* TASK OBJECTIVE *
Below are some records; output exactly the lines from the line with "xor (b0,b[0],mode);" to the line with "assign cout =(a&b)||(b&c)||(c&a);", both ends kept, and nothing more.

[DATA SECTION — start]

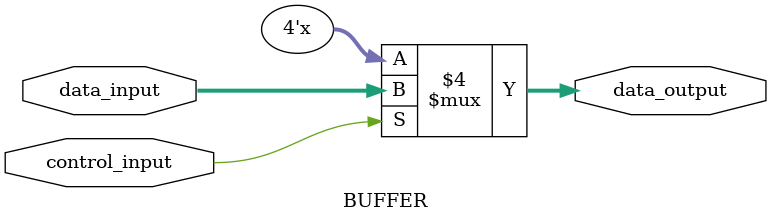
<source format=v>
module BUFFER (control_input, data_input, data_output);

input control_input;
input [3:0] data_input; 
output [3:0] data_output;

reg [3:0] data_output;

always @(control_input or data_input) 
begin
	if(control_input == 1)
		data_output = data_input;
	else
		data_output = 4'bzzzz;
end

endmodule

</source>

[DATA SECTION — finish]
[DATA SECTION — start]

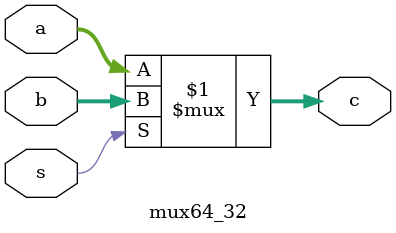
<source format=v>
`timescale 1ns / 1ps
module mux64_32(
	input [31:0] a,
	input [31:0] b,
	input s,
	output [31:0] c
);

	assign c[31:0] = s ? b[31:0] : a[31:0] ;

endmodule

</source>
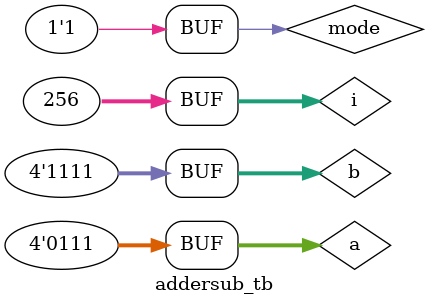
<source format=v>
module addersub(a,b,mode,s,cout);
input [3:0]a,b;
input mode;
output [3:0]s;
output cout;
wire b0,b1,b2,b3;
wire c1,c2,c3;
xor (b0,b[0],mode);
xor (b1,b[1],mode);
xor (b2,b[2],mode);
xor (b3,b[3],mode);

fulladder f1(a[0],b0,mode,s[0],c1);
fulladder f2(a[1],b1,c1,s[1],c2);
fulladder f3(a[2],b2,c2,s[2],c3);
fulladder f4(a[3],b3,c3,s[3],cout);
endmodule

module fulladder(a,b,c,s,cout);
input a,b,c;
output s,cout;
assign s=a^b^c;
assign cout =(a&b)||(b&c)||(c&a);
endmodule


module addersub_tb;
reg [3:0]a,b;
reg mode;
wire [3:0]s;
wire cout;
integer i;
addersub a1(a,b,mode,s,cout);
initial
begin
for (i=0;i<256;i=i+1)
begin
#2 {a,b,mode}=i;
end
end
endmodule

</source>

[DATA SECTION — finish]

* RESPONSE *
xor (b0,b[0],mode);
xor (b1,b[1],mode);
xor (b2,b[2],mode);
xor (b3,b[3],mode);

fulladder f1(a[0],b0,mode,s[0],c1);
fulladder f2(a[1],b1,c1,s[1],c2);
fulladder f3(a[2],b2,c2,s[2],c3);
fulladder f4(a[3],b3,c3,s[3],cout);
endmodule

module fulladder(a,b,c,s,cout);
input a,b,c;
output s,cout;
assign s=a^b^c;
assign cout =(a&b)||(b&c)||(c&a);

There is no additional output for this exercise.